In the chapel, the wonderful collection of flags taken in action is worth studying, with the official handbook; perhaps as interesting a study is that of the faces and expressions of the ranks of old soldiers as they sit in orderly rows. The service is not long, though when the preacher allows himself an extra five minutes’ law, I have seen a hand steal tentatively to a coat-pocket, and a before-dinner pipe stealthily prepared under shelter of the pew ledge.

The Communion plate—silver-gilt and presented by James I. to his theologians—is magnificent. An American visitor once offered the existing chaplain an exact replica of all the articles, and a thousand pounds for himself, if he would permit the set to be copied, and “no questions asked.” The transatlantic enthusiast went away with a very poor idea of English business capacity.

In the hall, which is now the pensioners’ recreation room, there are numberless objects of interest. We can only instance the case of unclaimed medals, and the “Black Jack” leather kegs used in the canteen of the Army in Flanders in Marlborough’s campaigns.

In the hall the Duke of Wellington’s coffin lay in state November 1852, and during the crowd and excitement of the two days’ ceremony, one of the French Eagles taken at Waterloo was stolen—re-captured, it is supposed, by French visitors.

The sittings in the chapel are allotted to the officers and staff of the hospital (note the Whitster’s Pew, where sits the head of the laundry), but visitors can generally find accommodation if they present themselves at the Sunday services.

Walpole House, now the Infirmary, was once the residence of the great Whig Minister, and in his garden George II. and Caroline the Illustrious, when Prince and Princess of Wales, sometimes sat down to dinner, while Chelsea people stared at them through the adjacent railings. A special permission is necessary to view the Infirmary.

One other Royal remembrance, and I must close this inadequate account of the Royal Hospital treasures. There is a fine bust of Queen Victoria executed especially for the hall, and paid for by every man in the hospital giving his pay for one day—that day being the great Jubilee of 1887. It shows the great Queen at her noblest and best, as her soldiers love to remember her.

East of the hospital lie Ranelagh Gardens, beautiful in their placid old age, and reminiscent in their glades and winding walks of a gay and frivolous past. The huge Rotunda, where nearly three thousand persons could circulate with ease, went out of fashion about 1750. Balloon ascents and fireworks ceased to attract, and in 1804 the big building was pulled down, and the gardens incorporated in the hospital grounds.

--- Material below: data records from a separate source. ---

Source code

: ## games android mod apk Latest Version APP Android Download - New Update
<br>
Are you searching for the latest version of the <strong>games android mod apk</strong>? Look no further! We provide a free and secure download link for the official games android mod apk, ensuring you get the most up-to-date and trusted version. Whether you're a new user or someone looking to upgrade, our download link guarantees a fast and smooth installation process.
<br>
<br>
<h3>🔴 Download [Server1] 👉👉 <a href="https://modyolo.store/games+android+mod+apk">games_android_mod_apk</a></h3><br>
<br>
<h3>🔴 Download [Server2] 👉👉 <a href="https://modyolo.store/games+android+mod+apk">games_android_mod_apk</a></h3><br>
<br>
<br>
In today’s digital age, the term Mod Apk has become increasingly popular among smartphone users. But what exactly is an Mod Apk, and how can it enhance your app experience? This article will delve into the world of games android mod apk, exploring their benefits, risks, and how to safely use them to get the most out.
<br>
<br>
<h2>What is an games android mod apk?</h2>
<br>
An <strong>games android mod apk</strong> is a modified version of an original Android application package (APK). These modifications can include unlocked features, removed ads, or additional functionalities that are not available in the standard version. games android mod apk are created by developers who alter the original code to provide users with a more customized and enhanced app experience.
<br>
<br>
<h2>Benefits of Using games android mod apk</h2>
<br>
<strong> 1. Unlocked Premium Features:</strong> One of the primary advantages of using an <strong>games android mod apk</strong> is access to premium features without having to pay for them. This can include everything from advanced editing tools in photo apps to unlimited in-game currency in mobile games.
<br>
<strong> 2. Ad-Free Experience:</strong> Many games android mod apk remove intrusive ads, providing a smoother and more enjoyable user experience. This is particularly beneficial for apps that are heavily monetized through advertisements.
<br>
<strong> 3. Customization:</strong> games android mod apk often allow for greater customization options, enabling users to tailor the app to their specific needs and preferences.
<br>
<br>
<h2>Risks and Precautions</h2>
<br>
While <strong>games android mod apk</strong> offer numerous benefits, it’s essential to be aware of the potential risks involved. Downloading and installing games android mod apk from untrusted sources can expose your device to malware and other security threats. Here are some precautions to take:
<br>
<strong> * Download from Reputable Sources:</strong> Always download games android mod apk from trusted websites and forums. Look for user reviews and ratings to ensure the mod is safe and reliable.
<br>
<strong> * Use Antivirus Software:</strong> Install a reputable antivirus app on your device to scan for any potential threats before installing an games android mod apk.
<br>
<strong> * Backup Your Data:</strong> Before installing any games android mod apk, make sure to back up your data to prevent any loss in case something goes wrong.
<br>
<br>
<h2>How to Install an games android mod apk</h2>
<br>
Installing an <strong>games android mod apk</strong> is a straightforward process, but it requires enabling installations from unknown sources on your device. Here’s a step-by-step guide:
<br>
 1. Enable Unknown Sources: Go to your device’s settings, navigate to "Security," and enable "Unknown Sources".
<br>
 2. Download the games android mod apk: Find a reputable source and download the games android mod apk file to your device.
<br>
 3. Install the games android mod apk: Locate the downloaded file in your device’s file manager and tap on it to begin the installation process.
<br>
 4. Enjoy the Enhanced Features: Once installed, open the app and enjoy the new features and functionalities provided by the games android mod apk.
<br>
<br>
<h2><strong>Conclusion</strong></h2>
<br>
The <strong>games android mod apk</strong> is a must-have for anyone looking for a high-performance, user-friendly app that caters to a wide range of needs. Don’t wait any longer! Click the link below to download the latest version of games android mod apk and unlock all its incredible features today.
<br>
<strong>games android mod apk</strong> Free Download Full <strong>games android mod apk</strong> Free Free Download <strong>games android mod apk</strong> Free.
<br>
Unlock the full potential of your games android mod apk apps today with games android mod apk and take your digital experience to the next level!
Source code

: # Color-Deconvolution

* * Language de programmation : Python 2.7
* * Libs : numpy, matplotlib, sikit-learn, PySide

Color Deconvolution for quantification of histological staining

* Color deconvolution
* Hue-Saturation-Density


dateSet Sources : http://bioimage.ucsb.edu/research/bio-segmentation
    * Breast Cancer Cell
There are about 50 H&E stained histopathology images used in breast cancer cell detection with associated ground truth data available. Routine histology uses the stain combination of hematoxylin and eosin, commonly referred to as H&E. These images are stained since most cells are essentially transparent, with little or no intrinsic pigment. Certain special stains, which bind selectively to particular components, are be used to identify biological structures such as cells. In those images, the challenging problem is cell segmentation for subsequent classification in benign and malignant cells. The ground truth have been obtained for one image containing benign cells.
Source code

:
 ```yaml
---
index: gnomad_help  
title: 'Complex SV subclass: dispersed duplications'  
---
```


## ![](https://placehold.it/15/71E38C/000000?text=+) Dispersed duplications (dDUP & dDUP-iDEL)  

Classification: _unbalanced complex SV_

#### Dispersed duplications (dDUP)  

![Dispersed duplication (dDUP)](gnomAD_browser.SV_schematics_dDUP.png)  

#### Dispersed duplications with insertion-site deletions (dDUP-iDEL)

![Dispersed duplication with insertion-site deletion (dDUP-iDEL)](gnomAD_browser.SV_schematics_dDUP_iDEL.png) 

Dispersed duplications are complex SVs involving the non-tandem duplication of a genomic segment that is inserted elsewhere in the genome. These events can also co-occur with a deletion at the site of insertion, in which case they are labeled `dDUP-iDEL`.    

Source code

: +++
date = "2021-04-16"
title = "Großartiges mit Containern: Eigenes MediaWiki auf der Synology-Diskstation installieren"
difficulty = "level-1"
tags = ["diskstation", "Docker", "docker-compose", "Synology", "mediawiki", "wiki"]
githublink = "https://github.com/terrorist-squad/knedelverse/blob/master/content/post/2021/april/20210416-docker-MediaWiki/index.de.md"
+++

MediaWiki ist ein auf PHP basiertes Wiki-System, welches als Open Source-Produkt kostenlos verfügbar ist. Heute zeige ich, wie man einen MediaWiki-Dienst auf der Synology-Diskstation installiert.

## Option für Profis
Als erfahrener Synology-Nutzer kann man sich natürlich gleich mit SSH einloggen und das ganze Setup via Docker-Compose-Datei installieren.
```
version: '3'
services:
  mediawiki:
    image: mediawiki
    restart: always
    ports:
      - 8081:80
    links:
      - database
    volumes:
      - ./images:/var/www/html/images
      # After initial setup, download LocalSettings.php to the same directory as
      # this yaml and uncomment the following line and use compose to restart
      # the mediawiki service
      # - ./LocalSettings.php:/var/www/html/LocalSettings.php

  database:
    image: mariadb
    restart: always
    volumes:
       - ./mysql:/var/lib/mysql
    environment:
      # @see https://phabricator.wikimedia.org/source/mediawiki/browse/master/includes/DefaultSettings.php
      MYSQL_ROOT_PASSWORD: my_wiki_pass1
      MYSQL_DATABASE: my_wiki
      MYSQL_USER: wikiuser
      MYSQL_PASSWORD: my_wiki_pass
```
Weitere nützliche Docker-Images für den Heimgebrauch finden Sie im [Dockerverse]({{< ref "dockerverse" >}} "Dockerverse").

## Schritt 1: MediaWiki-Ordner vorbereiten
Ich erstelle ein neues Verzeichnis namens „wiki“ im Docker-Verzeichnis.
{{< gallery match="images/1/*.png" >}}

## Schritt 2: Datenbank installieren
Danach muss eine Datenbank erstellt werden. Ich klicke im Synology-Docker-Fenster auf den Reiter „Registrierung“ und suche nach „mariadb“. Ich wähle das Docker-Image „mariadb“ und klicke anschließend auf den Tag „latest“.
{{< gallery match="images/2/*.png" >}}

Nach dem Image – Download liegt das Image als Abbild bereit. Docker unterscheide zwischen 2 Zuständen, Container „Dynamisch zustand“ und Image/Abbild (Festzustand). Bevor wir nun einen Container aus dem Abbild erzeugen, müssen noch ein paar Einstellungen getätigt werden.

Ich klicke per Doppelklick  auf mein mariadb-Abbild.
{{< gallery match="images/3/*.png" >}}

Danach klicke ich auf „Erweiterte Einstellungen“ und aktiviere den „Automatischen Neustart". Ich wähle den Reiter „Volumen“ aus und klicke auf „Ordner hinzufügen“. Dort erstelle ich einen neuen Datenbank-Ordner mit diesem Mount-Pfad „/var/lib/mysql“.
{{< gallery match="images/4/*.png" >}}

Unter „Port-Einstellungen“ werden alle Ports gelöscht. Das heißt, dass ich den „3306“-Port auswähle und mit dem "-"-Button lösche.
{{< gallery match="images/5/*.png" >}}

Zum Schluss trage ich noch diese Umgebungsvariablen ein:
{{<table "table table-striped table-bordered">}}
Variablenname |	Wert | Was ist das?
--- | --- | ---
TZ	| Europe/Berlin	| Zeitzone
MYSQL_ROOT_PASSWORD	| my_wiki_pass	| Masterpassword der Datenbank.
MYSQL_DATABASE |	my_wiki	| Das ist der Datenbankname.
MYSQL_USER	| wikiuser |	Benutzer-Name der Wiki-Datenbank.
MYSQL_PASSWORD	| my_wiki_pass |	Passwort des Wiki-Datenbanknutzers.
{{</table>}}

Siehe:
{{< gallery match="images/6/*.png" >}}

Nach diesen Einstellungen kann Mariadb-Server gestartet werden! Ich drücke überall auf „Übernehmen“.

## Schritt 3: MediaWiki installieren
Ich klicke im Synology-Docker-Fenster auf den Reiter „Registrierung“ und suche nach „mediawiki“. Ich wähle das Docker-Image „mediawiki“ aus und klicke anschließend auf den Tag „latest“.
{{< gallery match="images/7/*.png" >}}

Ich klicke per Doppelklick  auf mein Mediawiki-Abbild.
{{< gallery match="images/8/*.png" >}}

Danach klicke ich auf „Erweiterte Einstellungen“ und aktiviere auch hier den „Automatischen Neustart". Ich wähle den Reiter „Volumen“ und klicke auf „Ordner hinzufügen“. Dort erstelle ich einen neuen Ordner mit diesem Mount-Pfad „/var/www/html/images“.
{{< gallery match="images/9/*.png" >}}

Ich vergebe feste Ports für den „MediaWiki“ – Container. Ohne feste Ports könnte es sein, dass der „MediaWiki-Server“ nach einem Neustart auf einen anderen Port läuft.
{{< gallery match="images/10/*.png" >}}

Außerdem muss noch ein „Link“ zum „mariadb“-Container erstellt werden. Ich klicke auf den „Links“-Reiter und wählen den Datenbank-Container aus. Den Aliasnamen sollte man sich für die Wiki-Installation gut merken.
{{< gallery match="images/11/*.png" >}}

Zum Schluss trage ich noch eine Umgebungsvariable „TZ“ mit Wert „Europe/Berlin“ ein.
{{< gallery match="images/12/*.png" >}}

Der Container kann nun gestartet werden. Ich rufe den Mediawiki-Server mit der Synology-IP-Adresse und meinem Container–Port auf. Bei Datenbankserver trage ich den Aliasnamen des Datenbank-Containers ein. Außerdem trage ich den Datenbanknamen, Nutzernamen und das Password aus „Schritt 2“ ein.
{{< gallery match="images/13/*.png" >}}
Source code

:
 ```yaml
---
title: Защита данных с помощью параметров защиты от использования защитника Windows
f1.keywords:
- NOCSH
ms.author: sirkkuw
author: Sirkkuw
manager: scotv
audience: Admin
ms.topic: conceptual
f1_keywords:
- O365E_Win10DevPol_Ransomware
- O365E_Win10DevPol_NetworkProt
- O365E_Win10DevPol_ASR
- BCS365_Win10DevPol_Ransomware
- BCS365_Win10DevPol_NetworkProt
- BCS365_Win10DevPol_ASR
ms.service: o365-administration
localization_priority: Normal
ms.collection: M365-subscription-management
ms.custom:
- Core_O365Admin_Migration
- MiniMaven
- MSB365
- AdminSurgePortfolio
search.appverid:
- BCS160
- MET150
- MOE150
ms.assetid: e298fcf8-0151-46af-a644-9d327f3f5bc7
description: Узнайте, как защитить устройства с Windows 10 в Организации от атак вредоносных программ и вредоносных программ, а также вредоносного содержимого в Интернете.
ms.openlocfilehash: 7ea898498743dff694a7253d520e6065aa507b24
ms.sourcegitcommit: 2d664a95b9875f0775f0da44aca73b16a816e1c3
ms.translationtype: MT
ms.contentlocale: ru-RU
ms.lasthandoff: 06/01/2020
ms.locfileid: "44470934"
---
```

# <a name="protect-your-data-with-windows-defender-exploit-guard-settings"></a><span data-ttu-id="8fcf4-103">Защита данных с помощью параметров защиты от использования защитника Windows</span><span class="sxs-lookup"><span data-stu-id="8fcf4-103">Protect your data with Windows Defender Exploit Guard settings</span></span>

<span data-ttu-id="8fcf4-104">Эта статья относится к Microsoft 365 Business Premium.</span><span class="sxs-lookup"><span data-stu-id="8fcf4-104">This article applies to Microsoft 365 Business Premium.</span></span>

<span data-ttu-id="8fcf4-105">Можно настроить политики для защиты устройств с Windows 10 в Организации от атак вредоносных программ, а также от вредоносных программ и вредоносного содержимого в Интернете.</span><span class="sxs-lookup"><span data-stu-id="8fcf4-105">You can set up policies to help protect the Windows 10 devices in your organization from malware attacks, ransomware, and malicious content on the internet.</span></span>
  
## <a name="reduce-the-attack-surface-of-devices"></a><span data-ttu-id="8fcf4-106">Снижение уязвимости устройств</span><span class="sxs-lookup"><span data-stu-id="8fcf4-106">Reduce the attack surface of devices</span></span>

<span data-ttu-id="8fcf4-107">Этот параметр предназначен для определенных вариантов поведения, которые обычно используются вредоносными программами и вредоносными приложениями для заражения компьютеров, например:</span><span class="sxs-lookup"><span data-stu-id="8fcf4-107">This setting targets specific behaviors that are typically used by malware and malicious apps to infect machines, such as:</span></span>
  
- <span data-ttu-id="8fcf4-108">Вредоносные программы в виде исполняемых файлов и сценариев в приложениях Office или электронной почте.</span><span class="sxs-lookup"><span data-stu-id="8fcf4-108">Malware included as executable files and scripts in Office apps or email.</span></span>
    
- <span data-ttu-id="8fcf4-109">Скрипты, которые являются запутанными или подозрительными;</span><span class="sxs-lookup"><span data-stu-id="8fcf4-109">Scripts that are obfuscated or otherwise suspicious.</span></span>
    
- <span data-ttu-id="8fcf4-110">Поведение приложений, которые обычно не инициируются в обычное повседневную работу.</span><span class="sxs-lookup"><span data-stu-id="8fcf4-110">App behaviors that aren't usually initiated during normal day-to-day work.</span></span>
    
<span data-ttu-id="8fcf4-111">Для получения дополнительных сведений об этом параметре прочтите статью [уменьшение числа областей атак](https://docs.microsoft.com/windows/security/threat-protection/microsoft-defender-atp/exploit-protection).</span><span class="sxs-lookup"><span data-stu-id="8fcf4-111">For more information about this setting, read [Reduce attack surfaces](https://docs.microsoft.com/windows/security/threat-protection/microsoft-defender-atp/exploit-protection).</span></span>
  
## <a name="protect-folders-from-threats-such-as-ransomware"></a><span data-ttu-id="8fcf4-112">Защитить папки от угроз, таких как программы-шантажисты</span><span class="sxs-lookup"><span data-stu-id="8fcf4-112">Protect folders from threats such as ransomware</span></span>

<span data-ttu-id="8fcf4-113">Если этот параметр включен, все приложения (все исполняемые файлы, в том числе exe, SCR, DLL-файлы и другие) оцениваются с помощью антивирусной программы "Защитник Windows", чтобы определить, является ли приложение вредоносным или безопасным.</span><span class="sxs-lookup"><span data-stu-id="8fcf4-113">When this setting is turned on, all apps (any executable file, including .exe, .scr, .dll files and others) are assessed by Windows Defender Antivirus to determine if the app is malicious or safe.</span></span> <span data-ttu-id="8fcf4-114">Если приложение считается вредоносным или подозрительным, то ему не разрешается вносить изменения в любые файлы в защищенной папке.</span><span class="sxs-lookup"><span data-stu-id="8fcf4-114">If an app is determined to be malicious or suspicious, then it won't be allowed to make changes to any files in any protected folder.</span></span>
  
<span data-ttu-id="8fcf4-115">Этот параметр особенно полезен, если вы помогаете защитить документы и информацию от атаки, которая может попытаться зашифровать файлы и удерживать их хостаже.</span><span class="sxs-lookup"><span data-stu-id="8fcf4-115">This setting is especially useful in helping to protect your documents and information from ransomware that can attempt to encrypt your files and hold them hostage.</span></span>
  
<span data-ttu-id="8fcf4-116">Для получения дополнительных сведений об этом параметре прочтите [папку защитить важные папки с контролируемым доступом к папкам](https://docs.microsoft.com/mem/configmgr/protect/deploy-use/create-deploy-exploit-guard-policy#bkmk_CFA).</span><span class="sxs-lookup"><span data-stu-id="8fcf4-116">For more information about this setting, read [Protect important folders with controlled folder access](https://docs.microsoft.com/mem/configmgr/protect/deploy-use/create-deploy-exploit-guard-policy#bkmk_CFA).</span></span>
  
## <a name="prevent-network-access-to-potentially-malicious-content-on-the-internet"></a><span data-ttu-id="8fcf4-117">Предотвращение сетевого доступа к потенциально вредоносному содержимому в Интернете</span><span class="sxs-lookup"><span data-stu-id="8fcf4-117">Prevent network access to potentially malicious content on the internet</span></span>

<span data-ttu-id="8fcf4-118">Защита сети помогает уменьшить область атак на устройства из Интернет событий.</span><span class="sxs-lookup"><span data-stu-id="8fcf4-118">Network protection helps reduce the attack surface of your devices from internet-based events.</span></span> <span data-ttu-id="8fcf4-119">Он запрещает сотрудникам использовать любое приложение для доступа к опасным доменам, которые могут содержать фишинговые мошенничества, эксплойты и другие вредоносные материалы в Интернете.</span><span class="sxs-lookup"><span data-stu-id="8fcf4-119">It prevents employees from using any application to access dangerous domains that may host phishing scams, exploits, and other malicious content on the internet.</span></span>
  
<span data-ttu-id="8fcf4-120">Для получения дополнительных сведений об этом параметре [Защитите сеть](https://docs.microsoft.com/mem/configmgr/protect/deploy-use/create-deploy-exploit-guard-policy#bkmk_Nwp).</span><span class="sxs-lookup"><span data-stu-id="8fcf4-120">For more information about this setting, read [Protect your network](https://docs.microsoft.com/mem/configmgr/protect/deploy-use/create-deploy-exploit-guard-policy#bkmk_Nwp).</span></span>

To-day the pensioners’ little plots of garden, to the north of Ranelagh, are fuller of interest than this flimsy spectre of past gaiety. Some of the old men are ingenious gardeners; each one expresses himself in his allotted space, and builds a rockery, an arbour, or a fountain as his fancy directs, and will gladly sell a nosegay of old-fashioned flowers to a passing stranger.

Truly Nell Gwynn and Sir Christopher Wren have given the old soldiers a goodly heritage in the Royal Hospital.